Although North West River has remained small in size over the last 250 years, it remains a lively place full of history. The town offers scenic walking trails along the waterfront, through the forest or to the top of "Sunday Hill" where hikers can see a panoramic view of Lake Melville, the Mealy Mountains, Grand Lake and Little Lake. A modern bridge connects North West River to the rest of the continent which was constructed in 1980. Before that a cable car spanned the river for 19 years. Before that the river was only passable by boat.

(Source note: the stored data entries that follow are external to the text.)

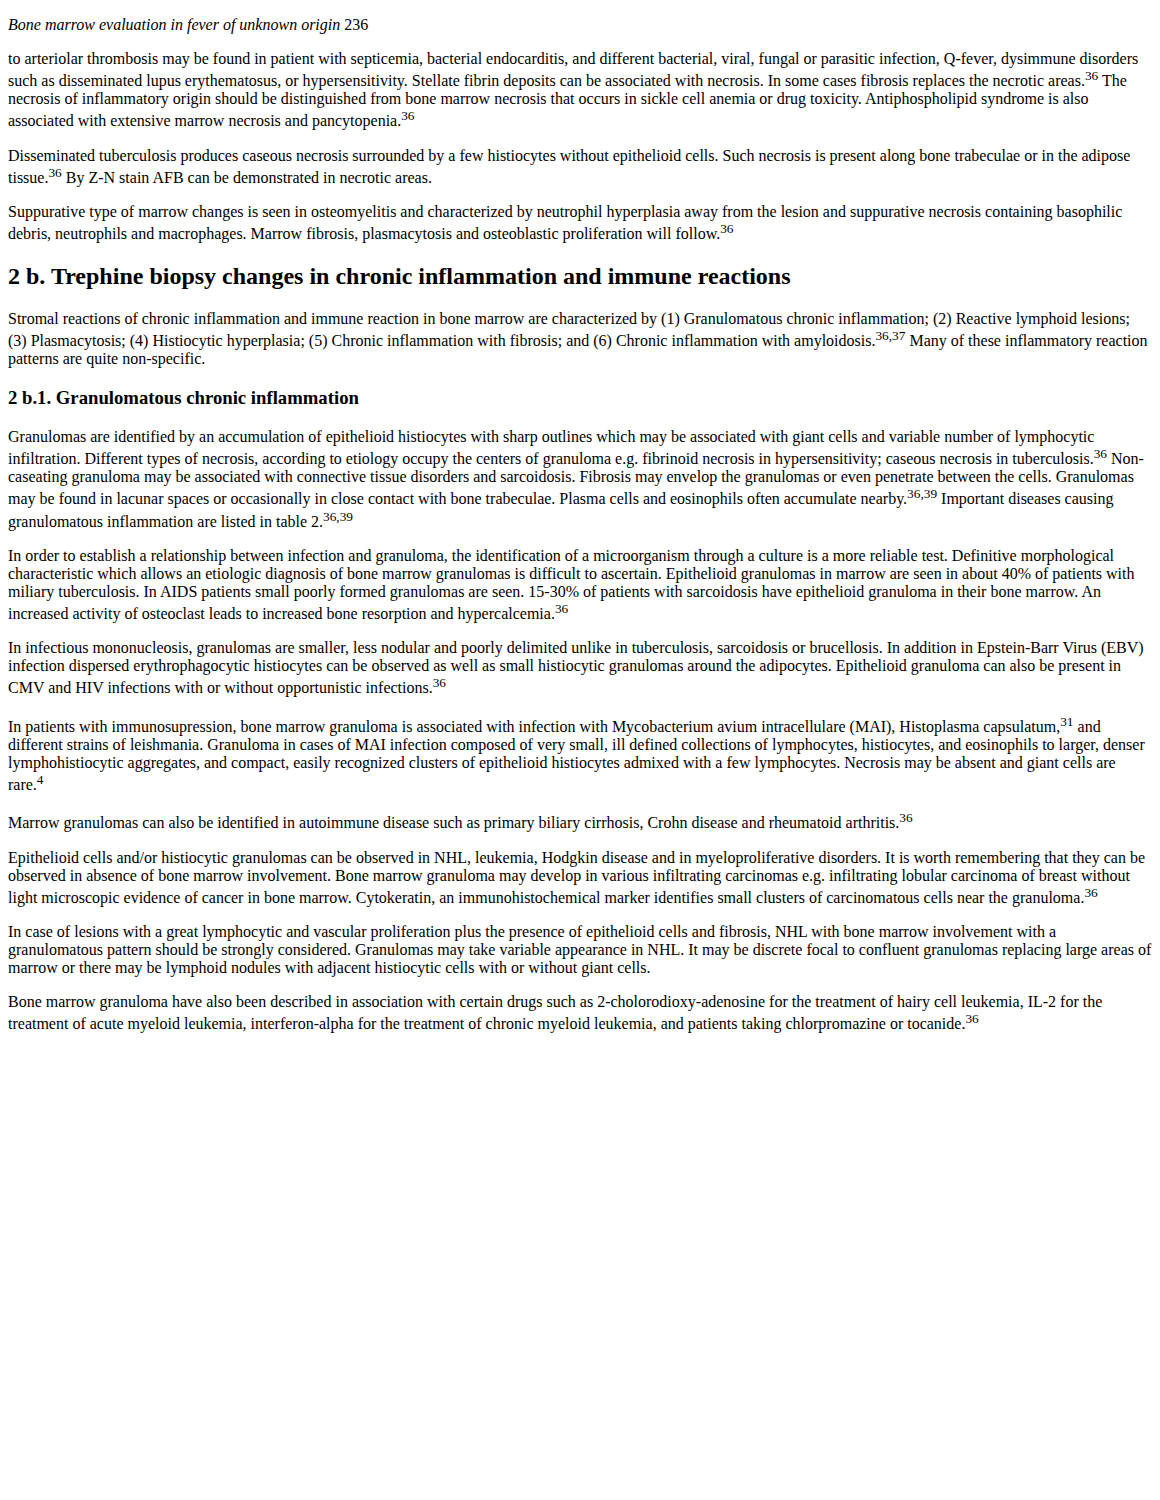Bone marrow evaluation in fever of unknown origin 236
to arteriolar thrombosis may be found in patient with septicemia, bacterial endocarditis, and different bacterial, viral, fungal or parasitic infection, Q-fever, dysimmune disorders such as disseminated lupus erythematosus, or hypersensitivity. Stellate fibrin deposits can be associated with necrosis. In some cases fibrosis replaces the necrotic areas.36 The necrosis of inflammatory origin should be distinguished from bone marrow necrosis that occurs in sickle cell anemia or drug toxicity. Antiphospholipid syndrome is also associated with extensive marrow necrosis and pancytopenia.36
Disseminated tuberculosis produces caseous necrosis surrounded by a few histiocytes without epithelioid cells. Such necrosis is present along bone trabeculae or in the adipose tissue.36 By Z-N stain AFB can be demonstrated in necrotic areas.
Suppurative type of marrow changes is seen in osteomyelitis and characterized by neutrophil hyperplasia away from the lesion and suppurative necrosis containing basophilic debris, neutrophils and macrophages. Marrow fibrosis, plasmacytosis and osteoblastic proliferation will follow.36
2 b. Trephine biopsy changes in chronic inflammation and immune reactions
Stromal reactions of chronic inflammation and immune reaction in bone marrow are characterized by (1) Granulomatous chronic inflammation; (2) Reactive lymphoid lesions; (3) Plasmacytosis; (4) Histiocytic hyperplasia; (5) Chronic inflammation with fibrosis; and (6) Chronic inflammation with amyloidosis.36,37 Many of these inflammatory reaction patterns are quite non-specific.
2 b.1. Granulomatous chronic inflammation
Granulomas are identified by an accumulation of epithelioid histiocytes with sharp outlines which may be associated with giant cells and variable number of lymphocytic infiltration. Different types of necrosis, according to etiology occupy the centers of granuloma e.g. fibrinoid necrosis in hypersensitivity; caseous necrosis in tuberculosis.36 Non-caseating granuloma may be associated with connective tissue disorders and sarcoidosis. Fibrosis may envelop the granulomas or even penetrate between the cells. Granulomas may be found in lacunar spaces or occasionally in close contact with bone trabeculae. Plasma cells and eosinophils often accumulate nearby.36,39 Important diseases causing granulomatous inflammation are listed in table 2.36,39
In order to establish a relationship between infection and granuloma, the identification of a microorganism through a culture is a more reliable test. Definitive morphological characteristic which allows an etiologic diagnosis of bone marrow granulomas is difficult to ascertain. Epithelioid granulomas in marrow are seen in about 40% of patients with miliary tuberculosis. In AIDS patients small poorly formed granulomas are seen. 15-30% of patients with sarcoidosis have epithelioid granuloma in their bone marrow. An increased activity of osteoclast leads to increased bone resorption and hypercalcemia.36
In infectious mononucleosis, granulomas are smaller, less nodular and poorly delimited unlike in tuberculosis, sarcoidosis or brucellosis. In addition in Epstein-Barr Virus (EBV) infection dispersed erythrophagocytic histiocytes can be observed as well as small histiocytic granulomas around the adipocytes. Epithelioid granuloma can also be present in CMV and HIV infections with or without opportunistic infections.36
In patients with immunosupression, bone marrow granuloma is associated with infection with Mycobacterium avium intracellulare (MAI), Histoplasma capsulatum,31 and different strains of leishmania. Granuloma in cases of MAI infection composed of very small, ill defined collections of lymphocytes, histiocytes, and eosinophils to larger, denser lymphohistiocytic aggregates, and compact, easily recognized clusters of epithelioid histiocytes admixed with a few lymphocytes. Necrosis may be absent and giant cells are rare.4
Marrow granulomas can also be identified in autoimmune disease such as primary biliary cirrhosis, Crohn disease and rheumatoid arthritis.36
Epithelioid cells and/or histiocytic granulomas can be observed in NHL, leukemia, Hodgkin disease and in myeloproliferative disorders. It is worth remembering that they can be observed in absence of bone marrow involvement. Bone marrow granuloma may develop in various infiltrating carcinomas e.g. infiltrating lobular carcinoma of breast without light microscopic evidence of cancer in bone marrow. Cytokeratin, an immunohistochemical marker identifies small clusters of carcinomatous cells near the granuloma.36
In case of lesions with a great lymphocytic and vascular proliferation plus the presence of epithelioid cells and fibrosis, NHL with bone marrow involvement with a granulomatous pattern should be strongly considered. Granulomas may take variable appearance in NHL. It may be discrete focal to confluent granulomas replacing large areas of marrow or there may be lymphoid nodules with adjacent histiocytic cells with or without giant cells.
Bone marrow granuloma have also been described in association with certain drugs such as 2-cholorodioxy-adenosine for the treatment of hairy cell leukemia, IL-2 for the treatment of acute myeloid leukemia, interferon-alpha for the treatment of chronic myeloid leukemia, and patients taking chlorpromazine or tocanide.36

In 2017, the town became the focus of a reality TV show, Discovery Channel Canada's Last Stop Garage featuring 'CRB', the only garage in town, and last garage on the highway before it ends.

===Indigenous peoples===
The interests of the Inuit in North West River are represented in Nunatsiavut by the Sivunivut Inuit Community Corporation. The board members of Sivunivut are elected by residents of North West River and the chairperson (currently Jeffrey Montague) serves in the Nunatsiavut Assembly. The Innu population of North West River is overseen by the Sheshatshiu Innu First Nation which controls the Sheshatshiu reserve adjacent to North West River. The combined population of the reserve and North West River was 1,867 in 2011.

== Demographics ==
In the 2021 Census of Population conducted by Statistics Canada, North West River had a population of 560 living in 247 of its 284 total private dwellings, a change of from its 2016 population of 547. With a land area of 3.55 km2, it had a population density of in 2021.

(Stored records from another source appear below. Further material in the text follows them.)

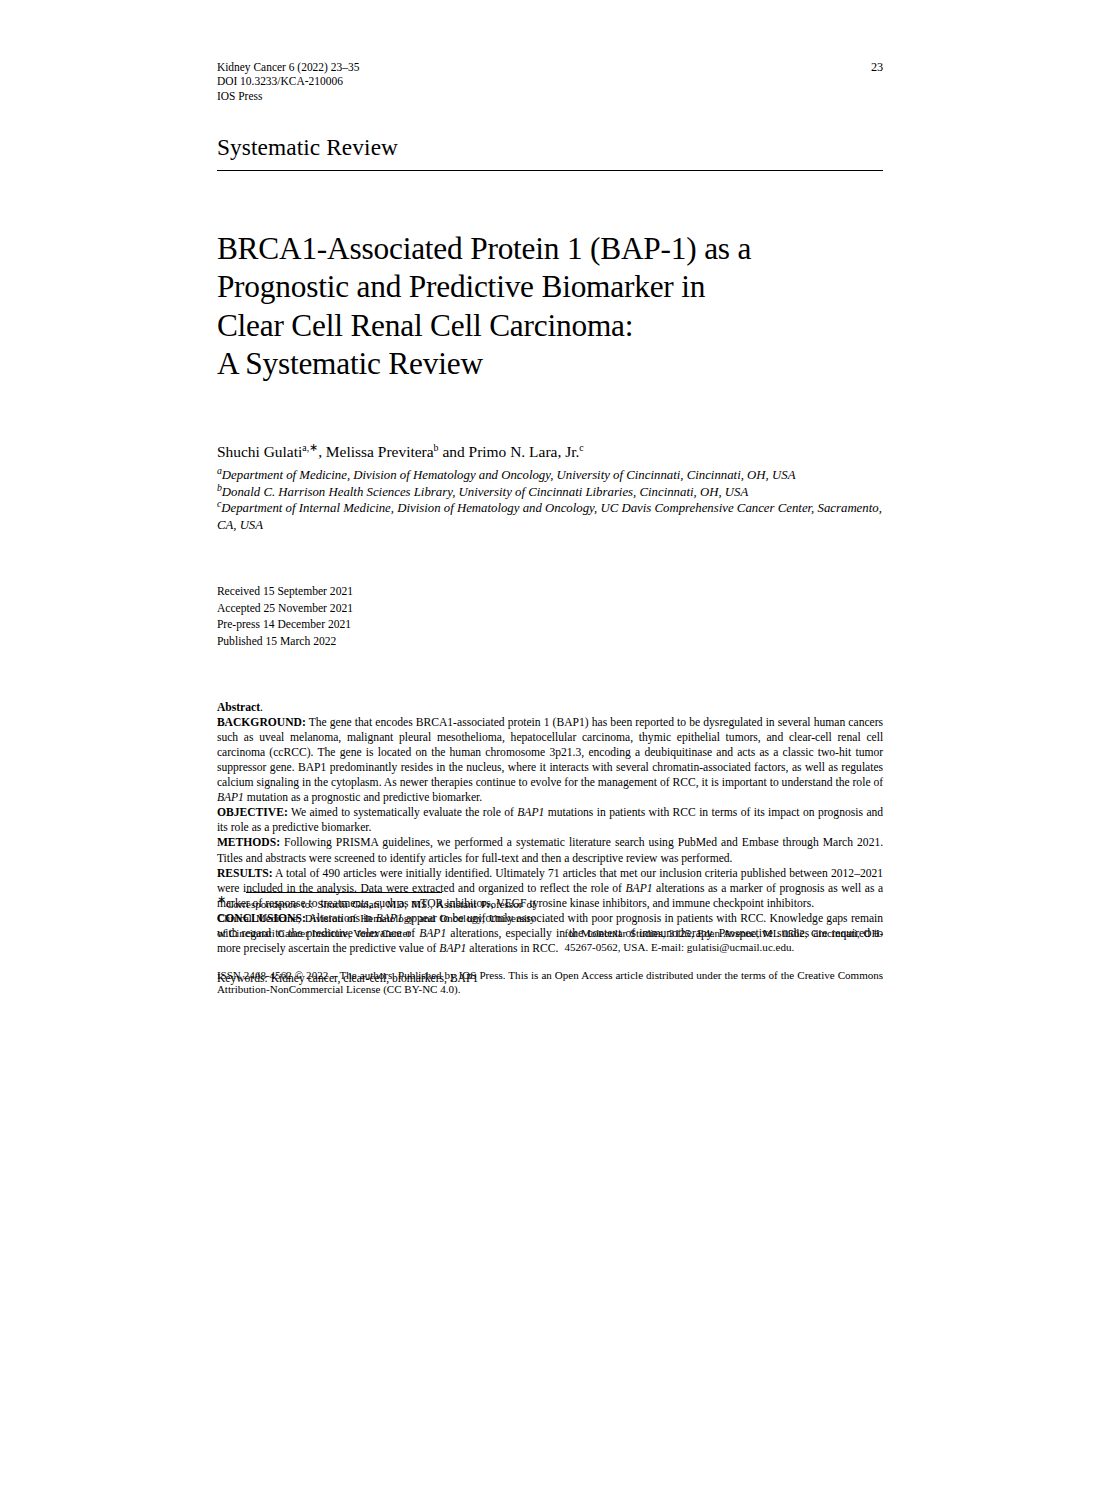Kidney Cancer 6 (2022) 23–35
DOI 10.3233/KCA-210006
IOS Press
23
Systematic Review
BRCA1-Associated Protein 1 (BAP-1) as a
Prognostic and Predictive Biomarker in
Clear Cell Renal Cell Carcinoma:
A Systematic Review
Shuchi Gulatia,∗, Melissa Previterab and Primo N. Lara, Jr.c
aDepartment of Medicine, Division of Hematology and Oncology, University of Cincinnati, Cincinnati, OH, USA
bDonald C. Harrison Health Sciences Library, University of Cincinnati Libraries, Cincinnati, OH, USA
cDepartment of Internal Medicine, Division of Hematology and Oncology, UC Davis Comprehensive Cancer Center, Sacramento, CA, USA
Received 15 September 2021
Accepted 25 November 2021
Pre-press 14 December 2021
Published 15 March 2022
Abstract.
BACKGROUND: The gene that encodes BRCA1-associated protein 1 (BAP1) has been reported to be dysregulated in several human cancers such as uveal melanoma, malignant pleural mesothelioma, hepatocellular carcinoma, thymic epithelial tumors, and clear-cell renal cell carcinoma (ccRCC). The gene is located on the human chromosome 3p21.3, encoding a deubiquitinase and acts as a classic two-hit tumor suppressor gene. BAP1 predominantly resides in the nucleus, where it interacts with several chromatin-associated factors, as well as regulates calcium signaling in the cytoplasm. As newer therapies continue to evolve for the management of RCC, it is important to understand the role of BAP1 mutation as a prognostic and predictive biomarker.
OBJECTIVE: We aimed to systematically evaluate the role of BAP1 mutations in patients with RCC in terms of its impact on prognosis and its role as a predictive biomarker.
METHODS: Following PRISMA guidelines, we performed a systematic literature search using PubMed and Embase through March 2021. Titles and abstracts were screened to identify articles for full-text and then a descriptive review was performed.
RESULTS: A total of 490 articles were initially identified. Ultimately 71 articles that met our inclusion criteria published between 2012–2021 were included in the analysis. Data were extracted and organized to reflect the role of BAP1 alterations as a marker of prognosis as well as a marker of response to treatments, such as mTOR inhibitors, VEGF tyrosine kinase inhibitors, and immune checkpoint inhibitors.
CONCLUSIONS: Alterations in BAP1 appear to be uniformly associated with poor prognosis in patients with RCC. Knowledge gaps remain with regard to the predictive relevance of BAP1 alterations, especially in the context of immunotherapy. Prospective studies are required to more precisely ascertain the predictive value of BAP1 alterations in RCC.
Keywords: Kidney cancer, clear-cell, biomarkers, BAP1
∗Correspondence to: Shuchi Gulati, MD, MS., Assistant Professor of Clinical Medicine, Division of Hematology and Oncology, University of Cincinnati Cancer Institute, Vontz Center
for Molecular Studies, 3125, Eden Avenue, ML 0562, Cincinnati, OH- 45267-0562, USA. E-mail: gulatisi@ucmail.uc.edu.
ISSN 2468-4562 © 2022 – The authors. Published by IOS Press. This is an Open Access article distributed under the terms of the Creative Commons Attribution-NonCommercial License (CC BY-NC 4.0).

| Canada 2016 Census |  | Population | % of Total Population |
| Visible minority group Source: | South Asian | 0 | 0.0 |
| Chinese | 0 | 0.0 |
| Black | 0 | 0.0 |
| Filipino | 0 | 0 .0 |
| Latin American | 0 | 0.0 |
| Southeast Asian | 0 | 0.0 |
| Other visible minority | 0 | 0.0 |
| Total visible minority population |  | 0 | 0.0 |
| Aboriginal group Source: | First Nations | 70 | 12.8 |
| Métis | 15 | 2.7 |
| Inuit | 220 | 40.3 |
| Total Aboriginal population |  | 265 | 48.6 |
| White |  | 280 | 51.4 |
| Total population |  | 545 | 100.0 |

== Economy ==
North West River is home to a bed and breakfast, a motel, one convenience store, a gas station and garage, a barber shop, a hair salon as well as a craft shop selling local handmade crafts. Guided tours are offered by local outfitters.

== Arts and culture ==
Held on the North West River Beach the last weekend of July, the North West River Beach Festival is in its 36th year. The two-day event is Labrador's largest music festival. Locals, travellers and ex-pats gather at the festival to socialize and watch local performers play traditional Labrador music. There are also crafts, foods and games.

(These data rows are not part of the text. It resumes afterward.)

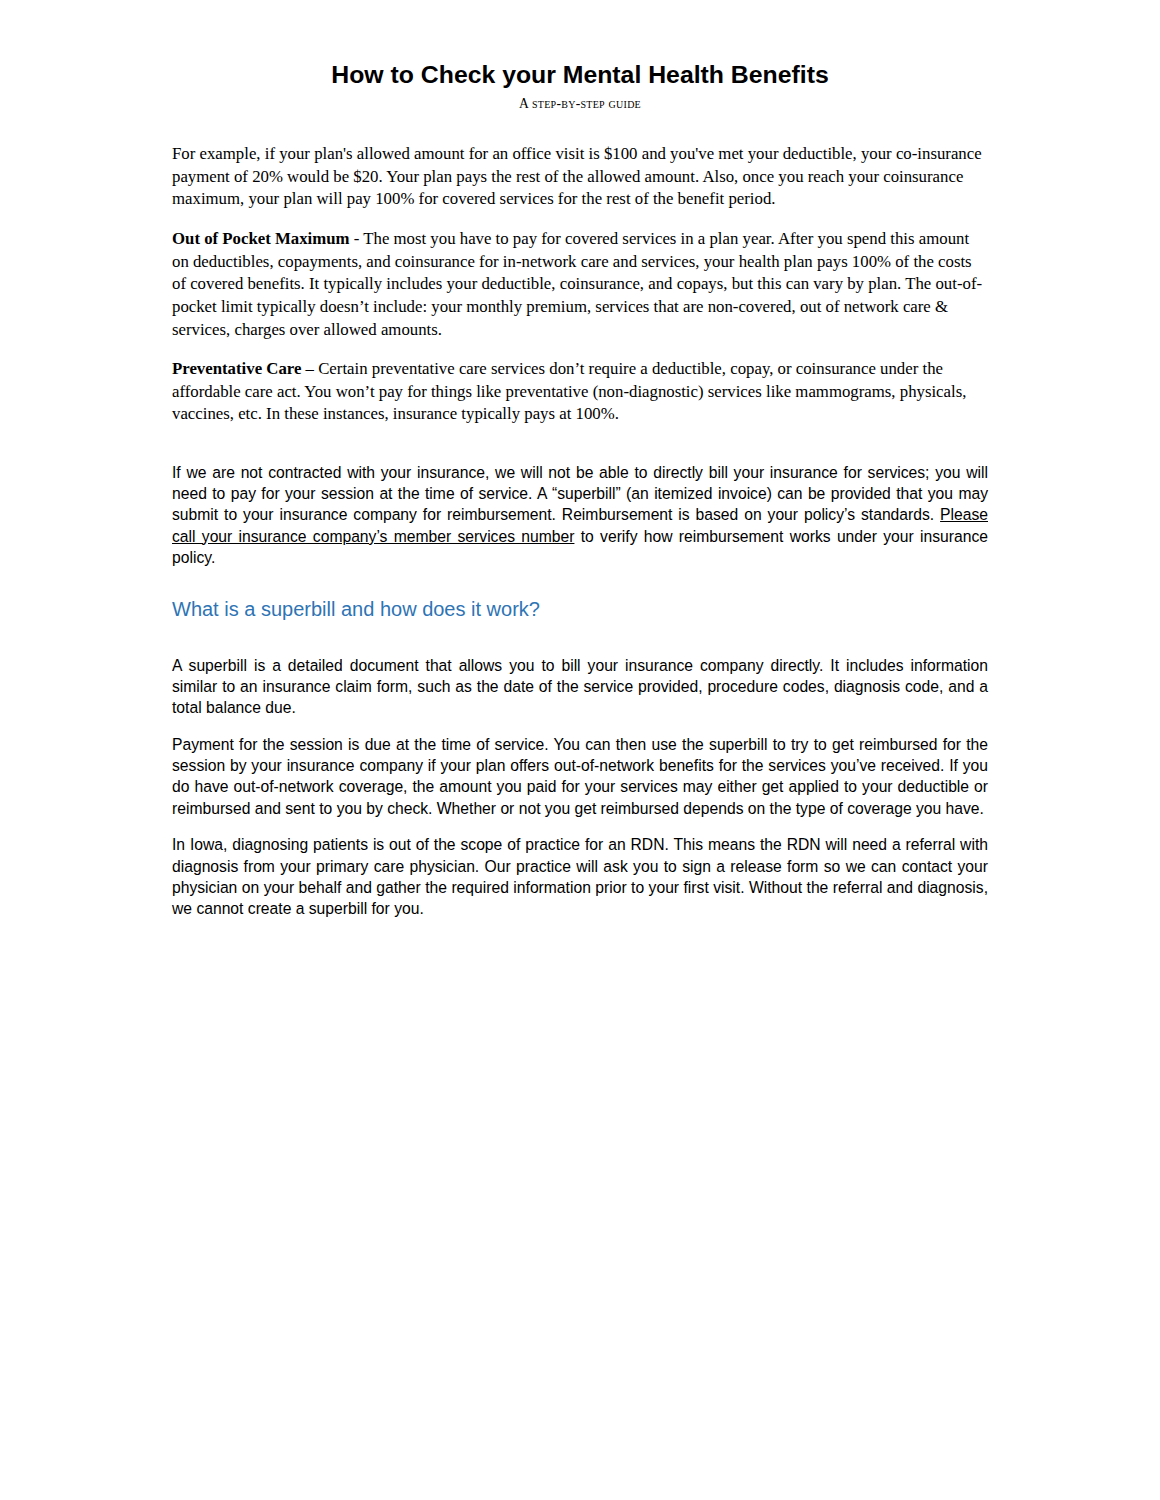How to Check your Mental Health Benefits
A step-by-step guide
For example, if your plan's allowed amount for an office visit is $100 and you've met your deductible, your co-insurance payment of 20% would be $20. Your plan pays the rest of the allowed amount. Also, once you reach your coinsurance maximum, your plan will pay 100% for covered services for the rest of the benefit period.
Out of Pocket Maximum - The most you have to pay for covered services in a plan year. After you spend this amount on deductibles, copayments, and coinsurance for in-network care and services, your health plan pays 100% of the costs of covered benefits. It typically includes your deductible, coinsurance, and copays, but this can vary by plan. The out-of-pocket limit typically doesn’t include: your monthly premium, services that are non-covered, out of network care & services, charges over allowed amounts.
Preventative Care – Certain preventative care services don’t require a deductible, copay, or coinsurance under the affordable care act. You won’t pay for things like preventative (non-diagnostic) services like mammograms, physicals, vaccines, etc. In these instances, insurance typically pays at 100%.
If we are not contracted with your insurance, we will not be able to directly bill your insurance for services; you will need to pay for your session at the time of service. A “superbill” (an itemized invoice) can be provided that you may submit to your insurance company for reimbursement. Reimbursement is based on your policy’s standards. Please call your insurance company’s member services number to verify how reimbursement works under your insurance policy.
What is a superbill and how does it work?
A superbill is a detailed document that allows you to bill your insurance company directly. It includes information similar to an insurance claim form, such as the date of the service provided, procedure codes, diagnosis code, and a total balance due.
Payment for the session is due at the time of service. You can then use the superbill to try to get reimbursed for the session by your insurance company if your plan offers out-of-network benefits for the services you’ve received. If you do have out-of-network coverage, the amount you paid for your services may either get applied to your deductible or reimbursed and sent to you by check. Whether or not you get reimbursed depends on the type of coverage you have.
In Iowa, diagnosing patients is out of the scope of practice for an RDN. This means the RDN will need a referral with diagnosis from your primary care physician. Our practice will ask you to sign a release form so we can contact your physician on your behalf and gather the required information prior to your first visit. Without the referral and diagnosis, we cannot create a superbill for you.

In 2007, the Beach Festival was moved to the North West River Waterfront instead of its traditional location on the beach.

== Attractions ==
The Labrador Heritage Foundation operates a museum in the restored Hudson's Bay trading post. Various artifacts relating to the fur trade and Labrador history are cataloged and on display. The museum keeps regular hours in the Summer and can offer tours if booked ahead of time in the Winter.

The Labrador Interpretation Centre, located on Sunday Hill Road, is designed to provide a comprehensive view into the history and culture of Labrador. The centre features an art gallery, temporary exhibit space and a small theatre.

== Geography ==
North West River experiences generally mild summers with cold winters. Winter usually begins in mid November and lasts until mid April and summer begins in June and ends in early September. The temperature generally ranges from about −30 C at its coldest in the winters to about 30 C in the summers.

The town is located on a hill dividing Little Lake from the larger Lake Melville. A small band of water (North West River) connects the two. The area of North West River is located on a sandy plain surrounded by mountains. The sand and gravel forming this plain was deposited by glaciers during the Last Glacial Period.